Total Drek

Or, the thoughts of several frustrated intellectuals on Sociology, Gaming, Science, Politics, Science Fiction, Religion, and whatever the hell else strikes their fancy. There is absolutely no reason why you should read this blog. None. Seriously. Go hit your back button. It's up in the upper left-hand corner of your browser... it says "Back." Don't say we didn't warn you.

Thursday, July 28, 2005

In which we enjoy the return, however brief, of the Hypothetical Roommate

The Scene: Drek the Uninteresting and his Hypothetical Roommate (HyRo) are departing from the Fry's supermarket near Drek's apartment. This Fry's is, charmingly enough, referred to as the "Ghetto Fry's" for reasons that should not elude anyone who possesses more than three functional neurons. For those who are also interested, HyRo is not so much my hypothetical roommate, as my former hypothetical roommate who has access to a free storage unit in the form of my second bedroom until such time as he gets the rest of his shit out, I throw it out, or he starts paying storage fees. It is, however, much easier to type "HyRo" than "FHRwhAtaFSUitFomSBustahgtrohSO,ITio,ohSPSF."

Data block:
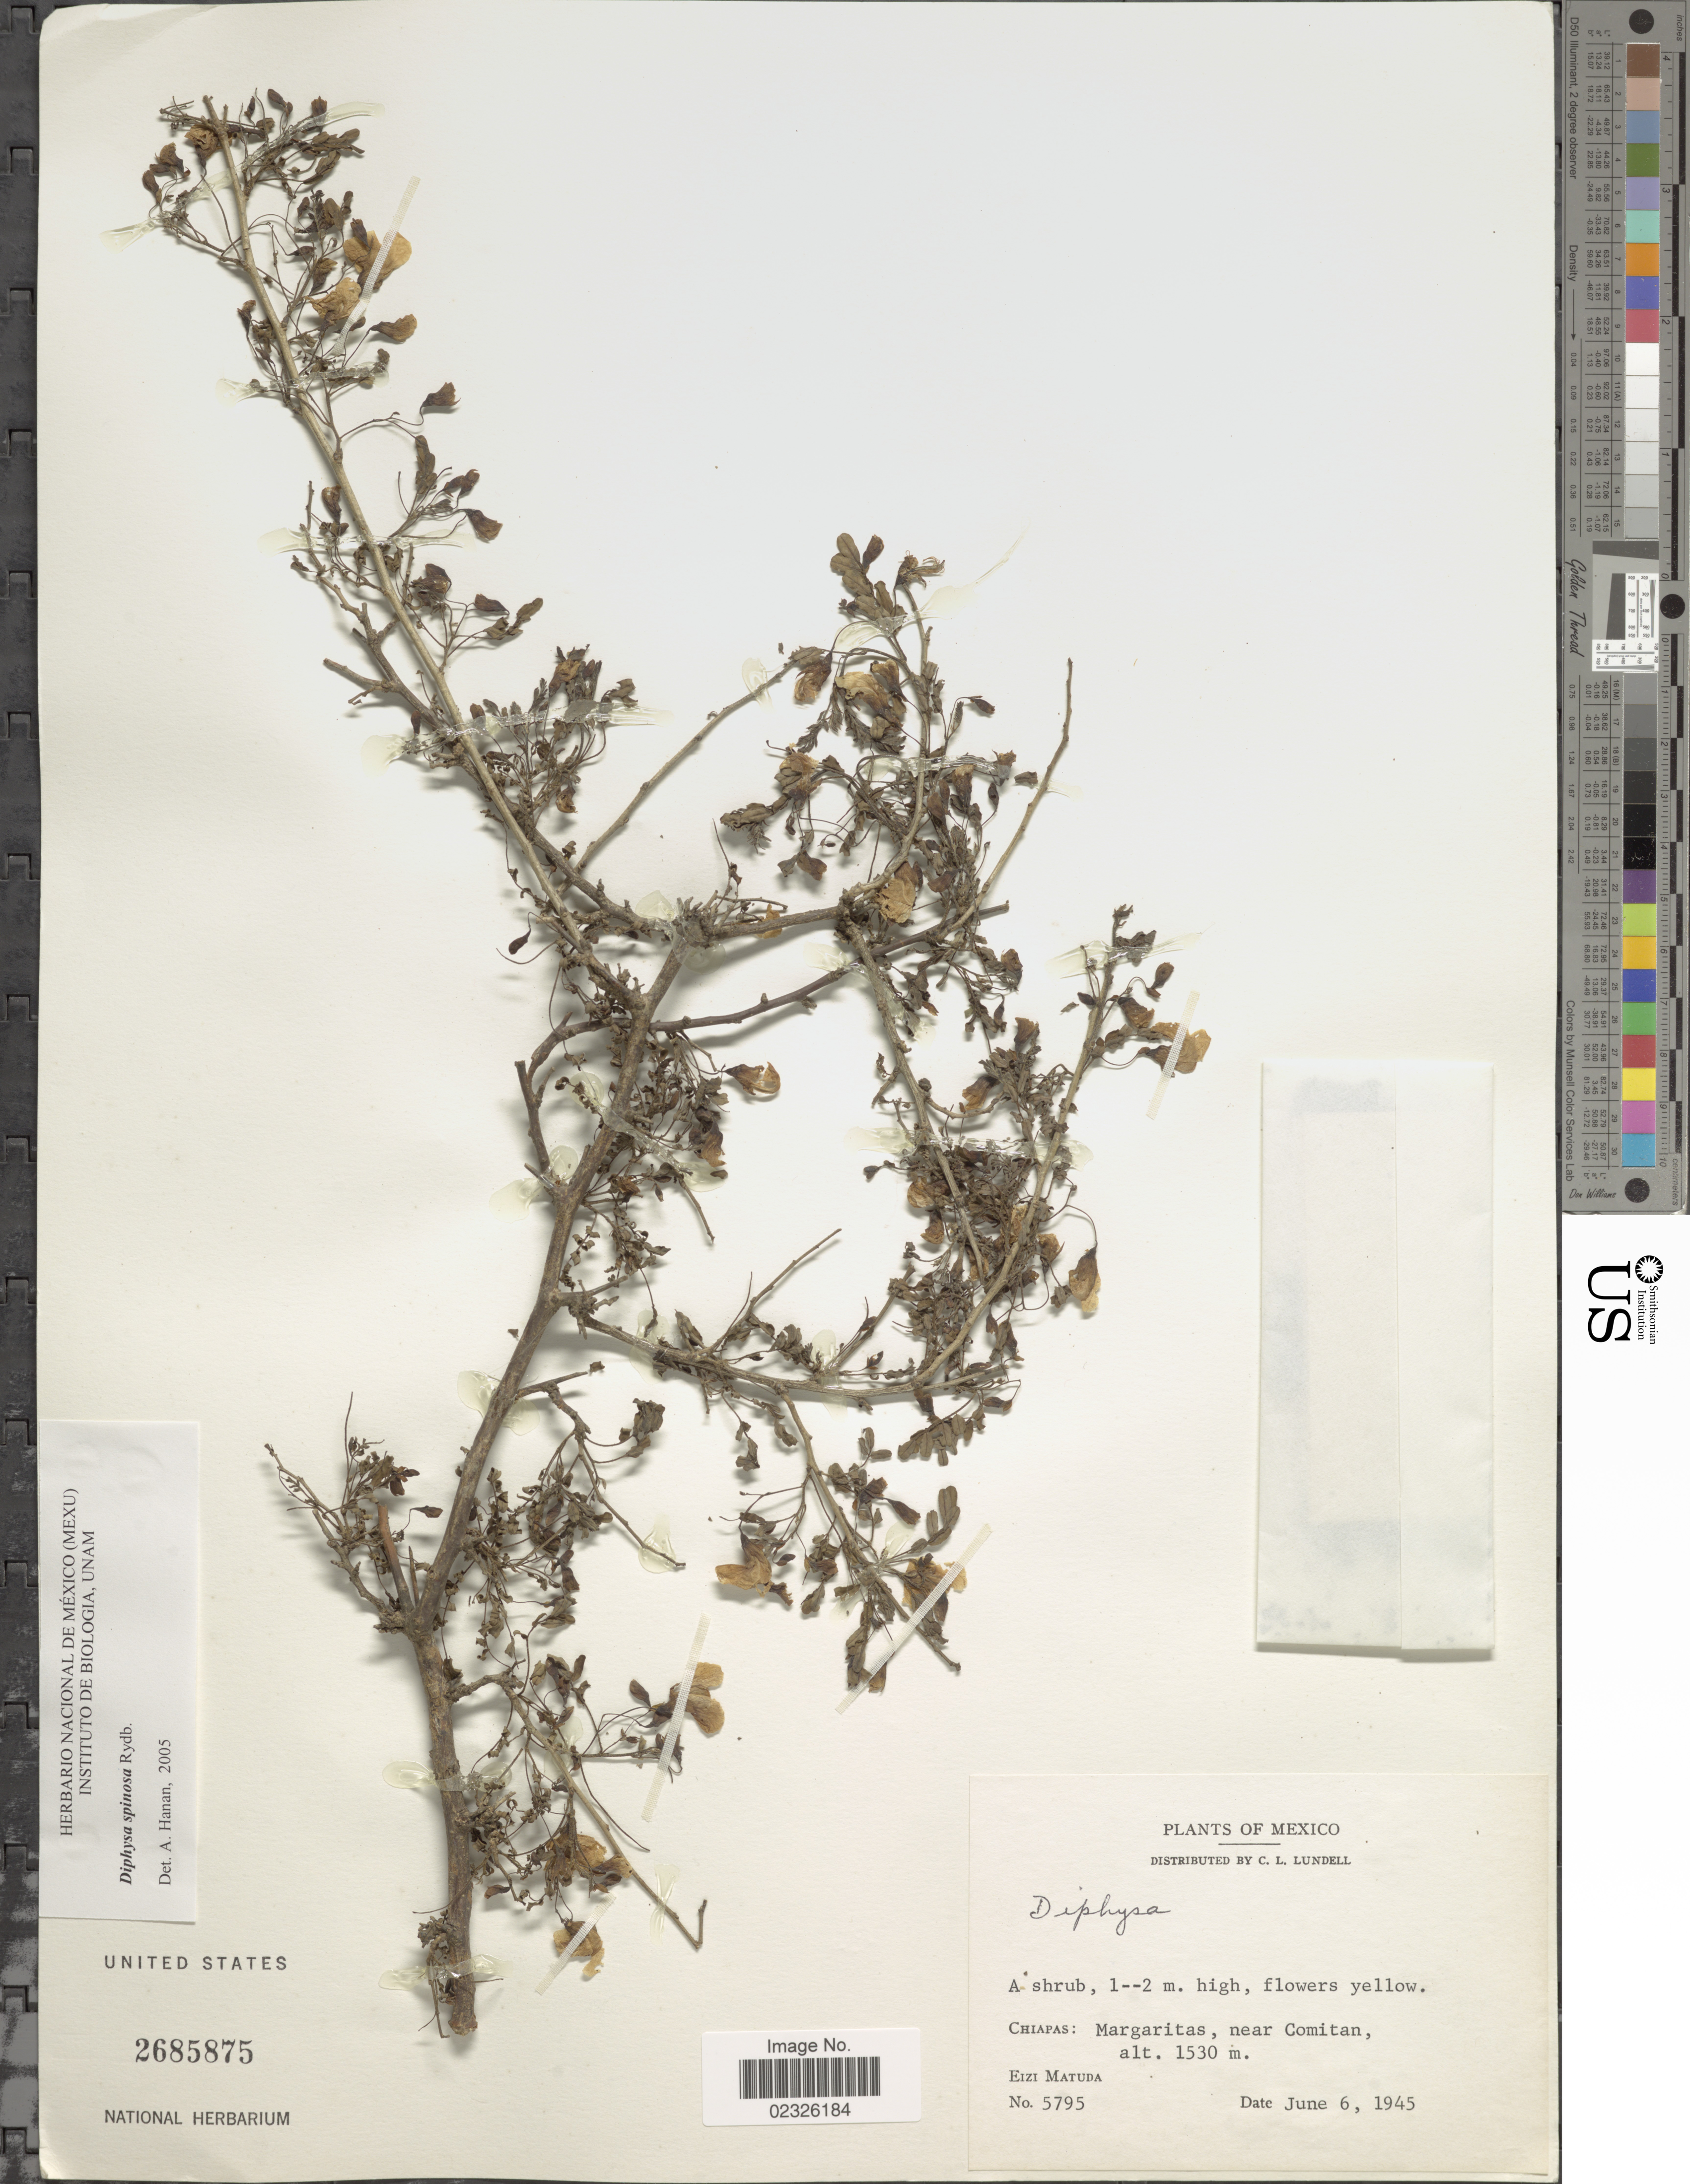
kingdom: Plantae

Requests:
A – Write out everything in the blog post from "Or, the thoughts" down to "didn't warn you.".
B – Translate this sentence from the blog post into Spanish: "There is absolutely no reason why you should read this blog."
The data here comes from a separate source, not from the blog post.

Answers to the tasks:
A –
Or, the thoughts of several frustrated intellectuals on Sociology, Gaming, Science, Politics, Science Fiction, Religion, and whatever the hell else strikes their fancy. There is absolutely no reason why you should read this blog. None. Seriously. Go hit your back button. It's up in the upper left-hand corner of your browser... it says "Back." Don't say we didn't warn you.

B – No hay absolutamente ninguna razón por la que debas leer este blog.